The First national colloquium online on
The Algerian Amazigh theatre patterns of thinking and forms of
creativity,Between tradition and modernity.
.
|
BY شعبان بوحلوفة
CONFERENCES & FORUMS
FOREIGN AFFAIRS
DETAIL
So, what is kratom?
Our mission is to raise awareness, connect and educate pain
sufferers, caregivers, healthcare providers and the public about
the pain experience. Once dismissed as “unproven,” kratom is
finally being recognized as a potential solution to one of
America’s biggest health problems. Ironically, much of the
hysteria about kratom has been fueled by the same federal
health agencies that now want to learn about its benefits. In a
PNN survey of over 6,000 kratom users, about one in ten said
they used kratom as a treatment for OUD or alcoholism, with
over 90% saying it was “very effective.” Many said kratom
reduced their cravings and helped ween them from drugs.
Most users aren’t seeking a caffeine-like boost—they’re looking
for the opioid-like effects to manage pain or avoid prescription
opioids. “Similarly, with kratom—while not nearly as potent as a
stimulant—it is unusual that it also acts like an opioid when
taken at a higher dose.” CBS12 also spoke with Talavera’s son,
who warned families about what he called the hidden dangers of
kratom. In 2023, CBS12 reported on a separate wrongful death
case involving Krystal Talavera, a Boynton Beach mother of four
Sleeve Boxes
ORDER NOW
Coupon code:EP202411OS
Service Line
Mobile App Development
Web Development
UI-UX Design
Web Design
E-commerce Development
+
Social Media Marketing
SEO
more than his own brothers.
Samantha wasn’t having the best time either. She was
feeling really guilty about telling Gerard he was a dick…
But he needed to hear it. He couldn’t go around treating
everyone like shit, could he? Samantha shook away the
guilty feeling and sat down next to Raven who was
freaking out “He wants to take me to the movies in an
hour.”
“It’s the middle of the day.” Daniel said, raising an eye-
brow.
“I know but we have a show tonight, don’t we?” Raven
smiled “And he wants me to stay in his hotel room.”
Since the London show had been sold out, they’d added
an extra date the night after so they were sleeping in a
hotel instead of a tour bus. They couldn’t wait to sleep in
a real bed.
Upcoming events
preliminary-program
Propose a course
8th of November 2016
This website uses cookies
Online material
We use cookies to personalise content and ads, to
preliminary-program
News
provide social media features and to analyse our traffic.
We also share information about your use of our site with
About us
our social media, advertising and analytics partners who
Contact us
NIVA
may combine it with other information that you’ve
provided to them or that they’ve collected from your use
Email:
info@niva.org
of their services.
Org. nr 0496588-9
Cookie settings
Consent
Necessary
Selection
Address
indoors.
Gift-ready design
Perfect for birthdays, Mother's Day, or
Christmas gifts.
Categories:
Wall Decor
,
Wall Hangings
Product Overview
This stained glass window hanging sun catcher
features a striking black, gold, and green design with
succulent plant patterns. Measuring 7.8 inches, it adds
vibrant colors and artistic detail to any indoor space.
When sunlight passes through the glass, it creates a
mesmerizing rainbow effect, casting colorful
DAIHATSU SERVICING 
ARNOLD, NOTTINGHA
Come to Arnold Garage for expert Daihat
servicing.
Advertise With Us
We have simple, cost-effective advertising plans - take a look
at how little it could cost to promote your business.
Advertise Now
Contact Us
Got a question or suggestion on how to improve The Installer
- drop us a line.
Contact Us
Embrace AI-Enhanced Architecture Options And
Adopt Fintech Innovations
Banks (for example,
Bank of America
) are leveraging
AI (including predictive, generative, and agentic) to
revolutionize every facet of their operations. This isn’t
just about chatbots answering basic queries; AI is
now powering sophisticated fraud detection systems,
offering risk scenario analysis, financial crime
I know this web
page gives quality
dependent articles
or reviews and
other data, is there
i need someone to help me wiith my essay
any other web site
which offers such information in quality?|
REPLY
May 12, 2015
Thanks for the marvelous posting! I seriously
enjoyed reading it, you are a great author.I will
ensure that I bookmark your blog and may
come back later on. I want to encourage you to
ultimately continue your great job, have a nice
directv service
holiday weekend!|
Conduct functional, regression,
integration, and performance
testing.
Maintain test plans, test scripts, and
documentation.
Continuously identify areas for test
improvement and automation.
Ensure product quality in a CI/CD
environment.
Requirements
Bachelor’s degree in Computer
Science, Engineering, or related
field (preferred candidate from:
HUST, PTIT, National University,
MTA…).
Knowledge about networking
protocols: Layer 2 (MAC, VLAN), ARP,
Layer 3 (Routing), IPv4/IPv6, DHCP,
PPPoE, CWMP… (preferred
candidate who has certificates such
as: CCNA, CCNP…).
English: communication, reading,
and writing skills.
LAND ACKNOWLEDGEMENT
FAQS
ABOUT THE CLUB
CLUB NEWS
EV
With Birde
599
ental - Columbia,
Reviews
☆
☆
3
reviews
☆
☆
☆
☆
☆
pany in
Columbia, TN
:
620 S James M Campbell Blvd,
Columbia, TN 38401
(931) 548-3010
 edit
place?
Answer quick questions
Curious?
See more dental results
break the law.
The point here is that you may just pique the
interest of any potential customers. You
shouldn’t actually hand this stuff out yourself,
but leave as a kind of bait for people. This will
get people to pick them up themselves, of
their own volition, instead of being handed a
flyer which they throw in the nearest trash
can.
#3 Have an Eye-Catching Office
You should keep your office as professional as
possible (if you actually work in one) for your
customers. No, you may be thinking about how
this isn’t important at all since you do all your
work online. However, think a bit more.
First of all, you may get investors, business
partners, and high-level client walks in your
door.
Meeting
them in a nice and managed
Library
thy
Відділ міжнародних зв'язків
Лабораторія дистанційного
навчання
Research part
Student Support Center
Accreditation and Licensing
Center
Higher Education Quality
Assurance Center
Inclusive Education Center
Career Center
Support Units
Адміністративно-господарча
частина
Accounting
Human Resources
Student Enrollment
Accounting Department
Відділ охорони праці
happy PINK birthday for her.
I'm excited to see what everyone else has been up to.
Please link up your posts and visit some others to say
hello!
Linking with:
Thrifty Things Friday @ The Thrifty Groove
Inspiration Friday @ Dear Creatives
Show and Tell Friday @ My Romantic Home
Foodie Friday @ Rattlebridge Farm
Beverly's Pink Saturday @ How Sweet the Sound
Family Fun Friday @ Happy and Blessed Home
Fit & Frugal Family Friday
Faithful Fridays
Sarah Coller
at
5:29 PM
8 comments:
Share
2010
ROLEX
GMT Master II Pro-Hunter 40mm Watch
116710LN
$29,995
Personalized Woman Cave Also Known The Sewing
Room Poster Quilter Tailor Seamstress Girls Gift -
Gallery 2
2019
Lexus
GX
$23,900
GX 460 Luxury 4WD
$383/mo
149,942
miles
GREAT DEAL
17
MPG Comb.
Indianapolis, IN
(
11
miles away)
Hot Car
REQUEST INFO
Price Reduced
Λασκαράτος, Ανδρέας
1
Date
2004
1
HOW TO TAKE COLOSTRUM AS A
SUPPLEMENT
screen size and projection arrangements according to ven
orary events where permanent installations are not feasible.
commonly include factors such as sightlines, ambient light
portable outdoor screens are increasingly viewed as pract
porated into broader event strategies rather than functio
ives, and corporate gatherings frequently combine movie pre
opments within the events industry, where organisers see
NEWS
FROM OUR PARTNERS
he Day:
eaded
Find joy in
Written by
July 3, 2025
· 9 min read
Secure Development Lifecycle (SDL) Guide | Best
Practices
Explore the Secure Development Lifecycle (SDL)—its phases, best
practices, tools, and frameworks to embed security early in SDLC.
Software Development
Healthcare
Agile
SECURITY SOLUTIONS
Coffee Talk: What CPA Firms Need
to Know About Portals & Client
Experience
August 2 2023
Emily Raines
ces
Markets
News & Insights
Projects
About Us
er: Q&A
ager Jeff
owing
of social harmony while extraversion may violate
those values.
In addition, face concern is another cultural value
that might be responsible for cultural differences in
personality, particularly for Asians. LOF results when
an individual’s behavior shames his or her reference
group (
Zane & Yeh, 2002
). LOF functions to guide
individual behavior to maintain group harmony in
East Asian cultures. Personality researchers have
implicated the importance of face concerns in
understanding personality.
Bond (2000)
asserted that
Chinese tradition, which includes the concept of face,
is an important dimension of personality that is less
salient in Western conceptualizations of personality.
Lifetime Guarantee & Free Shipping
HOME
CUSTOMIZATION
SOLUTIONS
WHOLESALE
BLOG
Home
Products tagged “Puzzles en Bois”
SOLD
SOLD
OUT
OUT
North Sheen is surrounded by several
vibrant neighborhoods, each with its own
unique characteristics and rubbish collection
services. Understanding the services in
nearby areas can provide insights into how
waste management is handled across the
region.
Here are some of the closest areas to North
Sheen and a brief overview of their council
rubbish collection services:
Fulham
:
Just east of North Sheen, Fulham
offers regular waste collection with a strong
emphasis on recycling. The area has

————————

Problem => Please put the lines from the very start of the entries through the line containing "finally being recognized" into a JSON list of strings, one string per line, with both ends included and blank lines omitted.

Solution =>
[
  "The First national colloquium online on",
  "The Algerian Amazigh theatre patterns of thinking and forms of",
  "creativity,Between tradition and modernity.",
  ".",
  "|",
  "BY شعبان بوحلوفة",
  "CONFERENCES & FORUMS",
  "FOREIGN AFFAIRS",
  "DETAIL",
  "So, what is kratom?",
  "Our mission is to raise awareness, connect and educate pain",
  "sufferers, caregivers, healthcare providers and the public about",
  "the pain experience. Once dismissed as “unproven,” kratom is",
  "finally being recognized as a potential solution to one of"
]